If your tires are damaged during driving, you may hear something dragging. Also, the handle may feel heavier, and an abnormal vibration could be felt. You will feel the car tilts to one side and have difficulty driving straight, and the car will be unstable when making a cornering. If the mileage is displayed drastically lower than usual, you can suspect a damaged tire; in such a case, stop the car and check it out with your eyes.
Usually, people replace tires according to mileage, but this isn’t the correct way to do it. When you change tires, it may differ depending on the status, driving habits, weather, tread design and usual tire management methods. So instead of figuring out when to replace your tires according to the mileage, use a more proactive method to recognize when to do so. The first standard of tire replacement would be TWI. TWI is usually in a square form engraved on the insides of the tire tread. If a tire is worn out to the marked TWI, it will not function properly, which could even cause a big accident.
There is a case when you should change your tire even when it hasn’t reached the TWI. It may look okay, but it could cause an abnormal noise when cornering or you have a hard time driving smoothly; in such a case, check the manufacturing date on the side of your tire.

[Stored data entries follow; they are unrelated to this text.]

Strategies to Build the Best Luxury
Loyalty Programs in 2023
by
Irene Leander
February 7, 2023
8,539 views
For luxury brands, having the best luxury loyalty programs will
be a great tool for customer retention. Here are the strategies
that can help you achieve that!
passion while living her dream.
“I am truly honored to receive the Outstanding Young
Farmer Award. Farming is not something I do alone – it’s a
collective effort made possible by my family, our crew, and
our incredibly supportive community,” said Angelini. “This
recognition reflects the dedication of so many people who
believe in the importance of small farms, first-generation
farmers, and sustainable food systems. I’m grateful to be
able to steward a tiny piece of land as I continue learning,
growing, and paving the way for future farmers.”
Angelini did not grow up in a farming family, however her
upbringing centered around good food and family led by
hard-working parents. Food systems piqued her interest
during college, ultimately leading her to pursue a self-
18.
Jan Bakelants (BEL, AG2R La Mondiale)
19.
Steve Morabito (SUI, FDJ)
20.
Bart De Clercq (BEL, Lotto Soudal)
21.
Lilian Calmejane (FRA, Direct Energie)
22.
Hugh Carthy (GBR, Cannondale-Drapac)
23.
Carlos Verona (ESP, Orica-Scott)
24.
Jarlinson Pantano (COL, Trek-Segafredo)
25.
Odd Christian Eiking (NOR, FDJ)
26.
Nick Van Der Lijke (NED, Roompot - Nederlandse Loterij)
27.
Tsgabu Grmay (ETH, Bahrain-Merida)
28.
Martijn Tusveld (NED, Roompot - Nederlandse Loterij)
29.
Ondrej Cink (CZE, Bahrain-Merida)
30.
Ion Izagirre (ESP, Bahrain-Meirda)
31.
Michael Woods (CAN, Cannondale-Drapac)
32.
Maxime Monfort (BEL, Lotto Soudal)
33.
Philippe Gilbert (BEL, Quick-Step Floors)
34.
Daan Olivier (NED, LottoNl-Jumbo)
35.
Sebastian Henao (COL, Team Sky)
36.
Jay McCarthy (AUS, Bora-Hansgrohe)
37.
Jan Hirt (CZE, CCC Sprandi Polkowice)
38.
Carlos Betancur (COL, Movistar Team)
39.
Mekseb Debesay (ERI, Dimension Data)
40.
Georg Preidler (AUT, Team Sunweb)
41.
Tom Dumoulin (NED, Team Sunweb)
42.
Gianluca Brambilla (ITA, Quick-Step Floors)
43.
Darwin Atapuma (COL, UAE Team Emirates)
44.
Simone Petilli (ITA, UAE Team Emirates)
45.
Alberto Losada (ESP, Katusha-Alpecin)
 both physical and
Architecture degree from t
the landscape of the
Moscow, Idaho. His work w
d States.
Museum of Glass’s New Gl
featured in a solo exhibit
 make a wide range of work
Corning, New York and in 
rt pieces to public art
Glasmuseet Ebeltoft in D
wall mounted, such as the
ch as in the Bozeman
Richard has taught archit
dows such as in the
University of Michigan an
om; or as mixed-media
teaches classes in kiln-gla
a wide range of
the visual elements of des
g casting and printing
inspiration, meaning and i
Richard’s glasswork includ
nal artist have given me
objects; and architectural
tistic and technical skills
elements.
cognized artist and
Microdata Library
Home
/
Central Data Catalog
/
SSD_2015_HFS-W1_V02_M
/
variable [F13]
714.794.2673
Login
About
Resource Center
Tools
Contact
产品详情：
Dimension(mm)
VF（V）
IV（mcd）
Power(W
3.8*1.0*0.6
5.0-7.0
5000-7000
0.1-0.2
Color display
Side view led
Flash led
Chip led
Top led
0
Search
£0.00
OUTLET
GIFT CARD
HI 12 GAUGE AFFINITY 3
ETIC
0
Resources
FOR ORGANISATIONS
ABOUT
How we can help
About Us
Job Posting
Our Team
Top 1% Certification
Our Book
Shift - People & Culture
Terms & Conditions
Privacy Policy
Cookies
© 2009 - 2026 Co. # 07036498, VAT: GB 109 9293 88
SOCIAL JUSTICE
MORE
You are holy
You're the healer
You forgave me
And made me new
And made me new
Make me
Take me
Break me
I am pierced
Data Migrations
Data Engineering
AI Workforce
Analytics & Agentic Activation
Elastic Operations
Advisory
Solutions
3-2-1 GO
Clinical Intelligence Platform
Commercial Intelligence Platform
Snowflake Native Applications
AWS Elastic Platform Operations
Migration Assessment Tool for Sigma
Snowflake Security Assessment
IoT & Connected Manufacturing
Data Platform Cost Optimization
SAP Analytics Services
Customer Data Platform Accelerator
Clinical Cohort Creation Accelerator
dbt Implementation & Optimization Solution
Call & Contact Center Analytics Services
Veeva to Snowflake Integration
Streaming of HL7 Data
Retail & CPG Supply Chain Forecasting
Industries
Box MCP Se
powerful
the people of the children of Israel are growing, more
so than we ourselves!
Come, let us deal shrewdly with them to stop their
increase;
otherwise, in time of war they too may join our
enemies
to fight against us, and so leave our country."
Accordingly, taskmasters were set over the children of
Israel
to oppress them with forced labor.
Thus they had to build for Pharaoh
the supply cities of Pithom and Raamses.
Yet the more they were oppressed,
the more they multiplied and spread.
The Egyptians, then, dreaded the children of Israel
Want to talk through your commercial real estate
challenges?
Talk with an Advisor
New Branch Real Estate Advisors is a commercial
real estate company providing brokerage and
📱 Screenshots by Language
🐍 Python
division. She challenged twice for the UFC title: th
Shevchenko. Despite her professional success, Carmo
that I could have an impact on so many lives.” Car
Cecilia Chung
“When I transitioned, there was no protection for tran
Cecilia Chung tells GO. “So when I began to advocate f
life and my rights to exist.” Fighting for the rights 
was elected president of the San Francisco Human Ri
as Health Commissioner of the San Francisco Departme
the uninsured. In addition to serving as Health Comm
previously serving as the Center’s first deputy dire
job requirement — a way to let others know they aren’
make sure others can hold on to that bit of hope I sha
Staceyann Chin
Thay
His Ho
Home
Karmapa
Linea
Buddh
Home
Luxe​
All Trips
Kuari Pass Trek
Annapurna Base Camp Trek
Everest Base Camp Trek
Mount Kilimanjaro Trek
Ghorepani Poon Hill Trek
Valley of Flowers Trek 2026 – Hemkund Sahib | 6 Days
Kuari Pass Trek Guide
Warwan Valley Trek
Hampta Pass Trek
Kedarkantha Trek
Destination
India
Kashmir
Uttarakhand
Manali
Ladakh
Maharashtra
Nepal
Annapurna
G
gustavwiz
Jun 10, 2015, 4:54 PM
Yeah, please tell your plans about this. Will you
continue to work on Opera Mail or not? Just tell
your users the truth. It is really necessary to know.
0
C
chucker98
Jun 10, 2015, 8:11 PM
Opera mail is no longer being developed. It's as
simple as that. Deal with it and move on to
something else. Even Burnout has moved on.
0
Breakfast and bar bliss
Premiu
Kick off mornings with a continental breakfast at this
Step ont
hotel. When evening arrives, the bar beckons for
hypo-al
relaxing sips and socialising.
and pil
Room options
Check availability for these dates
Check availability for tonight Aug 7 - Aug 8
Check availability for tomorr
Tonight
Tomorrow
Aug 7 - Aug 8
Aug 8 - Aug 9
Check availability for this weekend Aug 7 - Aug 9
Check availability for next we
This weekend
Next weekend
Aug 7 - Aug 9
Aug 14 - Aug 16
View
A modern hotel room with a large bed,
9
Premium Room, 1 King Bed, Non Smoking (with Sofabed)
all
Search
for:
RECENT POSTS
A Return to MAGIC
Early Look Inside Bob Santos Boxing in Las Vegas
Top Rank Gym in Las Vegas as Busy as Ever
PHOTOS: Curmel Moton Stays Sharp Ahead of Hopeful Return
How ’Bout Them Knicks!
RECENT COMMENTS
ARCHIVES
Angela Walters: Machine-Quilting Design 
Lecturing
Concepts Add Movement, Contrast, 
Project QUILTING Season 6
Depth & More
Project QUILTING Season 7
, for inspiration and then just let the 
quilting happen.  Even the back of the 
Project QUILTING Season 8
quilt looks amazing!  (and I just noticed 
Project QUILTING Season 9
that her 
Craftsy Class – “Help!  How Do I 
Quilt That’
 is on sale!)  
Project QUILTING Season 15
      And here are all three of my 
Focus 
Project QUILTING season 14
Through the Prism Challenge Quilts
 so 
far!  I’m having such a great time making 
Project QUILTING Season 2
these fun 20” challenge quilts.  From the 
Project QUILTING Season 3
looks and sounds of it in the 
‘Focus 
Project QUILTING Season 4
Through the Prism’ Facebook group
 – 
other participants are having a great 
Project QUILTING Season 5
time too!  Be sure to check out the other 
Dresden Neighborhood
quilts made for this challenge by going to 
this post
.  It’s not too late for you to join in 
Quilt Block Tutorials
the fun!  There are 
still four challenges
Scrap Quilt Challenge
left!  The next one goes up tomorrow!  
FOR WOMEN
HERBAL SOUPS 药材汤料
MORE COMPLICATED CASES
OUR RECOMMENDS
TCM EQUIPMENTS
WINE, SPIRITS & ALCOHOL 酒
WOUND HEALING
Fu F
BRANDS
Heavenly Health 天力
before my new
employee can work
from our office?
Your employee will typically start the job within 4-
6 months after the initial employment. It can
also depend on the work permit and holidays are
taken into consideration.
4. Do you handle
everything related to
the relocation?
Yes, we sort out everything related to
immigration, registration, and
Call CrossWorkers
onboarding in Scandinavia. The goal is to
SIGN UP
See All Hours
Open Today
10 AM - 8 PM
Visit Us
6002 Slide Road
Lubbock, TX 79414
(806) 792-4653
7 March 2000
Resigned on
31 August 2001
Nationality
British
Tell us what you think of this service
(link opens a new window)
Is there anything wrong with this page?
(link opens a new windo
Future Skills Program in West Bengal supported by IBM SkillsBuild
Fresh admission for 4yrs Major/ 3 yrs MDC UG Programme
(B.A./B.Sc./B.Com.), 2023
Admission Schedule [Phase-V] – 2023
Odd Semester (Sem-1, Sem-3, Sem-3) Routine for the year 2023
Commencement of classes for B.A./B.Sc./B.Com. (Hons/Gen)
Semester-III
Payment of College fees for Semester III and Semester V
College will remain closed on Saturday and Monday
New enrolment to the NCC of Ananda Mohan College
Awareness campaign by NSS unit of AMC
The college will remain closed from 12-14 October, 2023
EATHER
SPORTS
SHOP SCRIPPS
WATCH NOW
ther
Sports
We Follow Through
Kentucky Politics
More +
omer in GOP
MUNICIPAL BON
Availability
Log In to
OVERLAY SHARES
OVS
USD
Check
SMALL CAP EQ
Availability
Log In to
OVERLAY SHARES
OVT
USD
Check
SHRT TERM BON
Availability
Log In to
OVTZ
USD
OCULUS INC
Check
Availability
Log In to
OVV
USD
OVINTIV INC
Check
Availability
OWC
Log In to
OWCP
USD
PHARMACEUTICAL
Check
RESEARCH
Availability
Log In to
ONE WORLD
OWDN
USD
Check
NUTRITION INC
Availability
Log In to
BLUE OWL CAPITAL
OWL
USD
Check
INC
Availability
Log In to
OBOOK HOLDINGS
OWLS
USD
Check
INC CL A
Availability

Tire manufacturing date is usually displayed on the side in 4-digit numbers. For example, 2719 means that the tire was produced in the 27th week of 2019. According to the Korea Consumer Agency’s experiment, tires that have been more than 5 years since manufactured will function 77% compared to when they were first manufactured and 22% when they’ve been more than 7 years.
Seasonal tires differ by tread shapes and materials. Summer tires are usually optimized for dry roads and show advantages in their drainage capacity and rainy road control. They are also used mostly for high-functioning automobiles on circuits as their grip increases in high temperature. Winter tires use rubber that is more flexible than summer tires or all-season tires, and can maintain higher grip force on icy roads. Tires harden when the temperature goes below 7 degrees; hardened tires can show drastic low level of grip on the ground and frictional force. Braking distance can also increase, which can lead to dangerous situations.
All-season tires are categorized into all-season and all-weather tires. Tires used most commonly in Korea are the all-season tires which function well in spring, summer, and fall. You can use them in wintertime on roads that are a little snowy, but in conditions below 7 degrees Celsius, they will be limited in their functions. All-weather tires are usually used in Europe; they show similar gripping force on snowy winter roads like winter tires but show less capacity compared to all-season tires on dry roads and are a little insufficient in wear-resistance. As explained above, each tire has different characteristics, so it’s best to selectively choose and operate tires depending on the season or the driving environment.
Tires require continuous management as they support the entire automobile weigh and are directly exposed to the roads. If you make a habit of checking your tires before you drive, it will be easier to manage them. Check your tires before going for a drive on a refreshing spring day.